Nun will ich fortfahren, was ich thu, wenn ich meine Haare gekämmt hab. Dann gehts nauf in die Arbeitszimmer und wird die Schulsachen nochmal durchgegangen. Wenn alle Abteilungen mit Wichsen und Waschen und Kämmen fertig sind wird angetreten und die Herren Inspektoren sehen Einen an, ob man reine gewaschen ist und auch die Stiewelsohlen ganz sind, besonders hinter den Ohren, wo sich manchmal Schmutz befindet und man dann karieren muß. Dann singen wir in der Aula Nun danket alle Gott oder andere schöne Gesangbuchslieder und ein Herr Lehrer betet ein Gebet, was er grade auswendig kann. Dann gehts zum Kaffetrinken, wo immer jede Schissel, welche aus vier Jungens besteht und einen Schisseloberst, Schisselvice, Schisselterz und Schisselschund hat, eine Kanne Kaffe krigt und jeder drei Eckchen Semmel und zwei Stikchen Zucker. Der Zucker wird gewöhnlich in die Semmeln nein gebohrt und dann gedunkt, das schmeckt wie Kuchen. Die Schisselschunds krigen aber nicht immer alle zwei Stikchen Zucker, weil manchmal welche fehlen. Wenn Kaffe getrunken ist, ist eine Arbeitsstunde, wo Schularbeiten gemacht werden. Ein Herr Lehrer paßt auf, das keiner abschreibt. Manche Jungen schreiben aber doch ab. Ich wage mirs nicht.

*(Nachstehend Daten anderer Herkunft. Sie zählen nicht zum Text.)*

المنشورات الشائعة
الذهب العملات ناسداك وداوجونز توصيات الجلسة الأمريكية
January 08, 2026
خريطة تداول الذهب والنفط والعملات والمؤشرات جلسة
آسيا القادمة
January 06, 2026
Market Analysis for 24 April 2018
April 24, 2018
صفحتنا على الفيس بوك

Nun lebe wol meine liebe gute Mamma, mein Nachbar schubt mich immer daß ich Messerspießen soll mit ihm. Das ist ein sehr schönes Spiel. Auch Federtippens wird gespielt. Ich habe drei Goldhahnfedern gewonn, eine ganz neue dabei.

Es grüßt und küßt Dich Dein

treuer Sohn
Willibald Stilpe.

Liebe Mama!

Du weißt nicht, was Blockzucker ist? Ich werde es Dir erklären. Das sind rote oder gelbe oder weiße Tafeln, und die roten schmecken nach Himbeer, die gelben nach Apfelsine und die weißen nach Citrone. Die roten schmecken am schönsten. Wenn man eine Tafel kauft, das kostet zehn Pfennige, und jede Tafel hat fünf Abteilungen zum Abrechen. Nicht wahr, jede Abteilung müßte doch blos zwei Pfennige kosten? Kostet aber einen Dreier. Rammer sagt, im Biedchen draußen kostet eine Tafel iberhaupt blos fünf Pfennige. Aber die Jungens, die blos in die Schule kommen hier und zu Hause wohnen, die bringen sie mit und sagen, sie kosten zehn Pfennige. Wenn ein Junge kein Geld hat, so kann er auch seinen Braten dervor geben. Vor Schweinebraten krigt man zwei Stückchen, aber vor Rinderbraten blos eins, das heißt, weißt Du, das ist blos bei den Battlingen. Die Großen kriegen schon mehr. Nun weißt Du, was Blokzucker ist.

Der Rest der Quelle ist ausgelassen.